A corporalidade é, nesse sentido, um fenômeno parcial em Ida e assim é experimentada. Parece ser a forma que o diretor encontra de não ser unilateral, de não escolher um lado, sugerindo, enfim, que todo projeto do homem é um fenômeno inacabado e parcial, o que enfatiza a fragilidade de sua imagem diante de um cinza que se apodera do chão e do céu. Certas decisões também se situam neste esforço de contrapor o contexto aos dilemas humanos. Talvez as mais significativas sejam aquelas que envolvem Anna entregue aos seus desejos após conhecer o músico.

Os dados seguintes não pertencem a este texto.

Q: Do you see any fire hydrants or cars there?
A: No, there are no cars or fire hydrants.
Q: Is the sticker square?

Num primeiro momento, ela o beija e o diretor opta por manter boa parte da tela escura, remetendo aos closes do cinema mudo, quando somente um extrato da imagem é captado pela fotografia. Por fim, quando se relacionam sexualmente, a câmera se mantém estática no rosto da protagonista, indiferente à totalidade do ato sexual, o que atenua, de certa forma, qualquer sentido libertador que a cena poderia ter.
Falando ainda no aspecto fotográfico, resta comentar a escolha de Pawlikowski pelo preto e branco. Por um lado, o mais óbvio, a opção explora a diminuição das emoções (ainda que muitos teóricos já tenham mostrado que a paleta monocromática deste tipo de composição também pode estar carregada de sentimentos), ao tratar com a aparente frieza da monocromia um assunto fundamentalmente emotivo, extraindo daí mais conexão com o tema. Basta pensar na Guernica, de Picasso, também composta no preto e branco, o que permite que cromatizemos a tragédia através da imaginação, já que, em geral, relacionamos os objetos representados com a memória que temos deles em estado empírico. Isso permite que cada um, assim desejando, preencha o quadro com suas próprias cores, em um movimento de empatia e interesse adicional para a dramaticidade do filme. Sendo assim, os dois tons podem reconectar público e sentido, ao contrário do que inicialmente suporíamos.
Contudo, por outro lado, o caso de Ida é ainda mais complexo, pois o preto e branco flerta também com nossa memória histórica a respeito do Holocausto, e, obviamente, com grandes obras que abordaram o tema. Sempre vêm à mente A lista de Schindler, de Steven Spielberg, Noite e neblina, de Resnais, e Maus, de Art Spielgman, ambas responsáveis por utilizar as escalas de cinza para retratar o período. Sendo assim, mais do que coesão e empatia ao abordar o trauma, Pawlikowski está sinalizando para o cânone imaginário que a cultura estabeleceu a respeito da matéria ficcionalizada. Se somarmos isso ao tratamento rigoroso dado aos demais componentes fílmicos, pode-se inferir que tal rigidez e economia sejam também um comentário à dizimação dos poloneses após a guerra (um quinto da população, aproximadamente três milhões de judeus, foi assassinado).
Estamos, portanto, diante de uma obra que expõe e comenta, fingindo que não participa. Aqui está a maior angústia efetivada pelas decisões composicionais do diretor, o repertório de técnicas ocupadas de relatar a história de Anna termina também por se mostrar uma forma parcial de acompanhá-la. Talvez por isso a última cena transgrida a poética instaurada pelo próprio filme, obrigando-nos a acompanhar a heroína decidida, caminhando no meio de uma estrada, vindo na nossa direção, enquanto automóveis seguem o percurso oposto, captada pela câmera finalmente liberta, solta em um travelling que significa, em um mesmo gesto existencialista, o fracasso da completude e o sucesso da abertura, ou a derrota da narrativa enfatizando o sucesso do que foi narrado.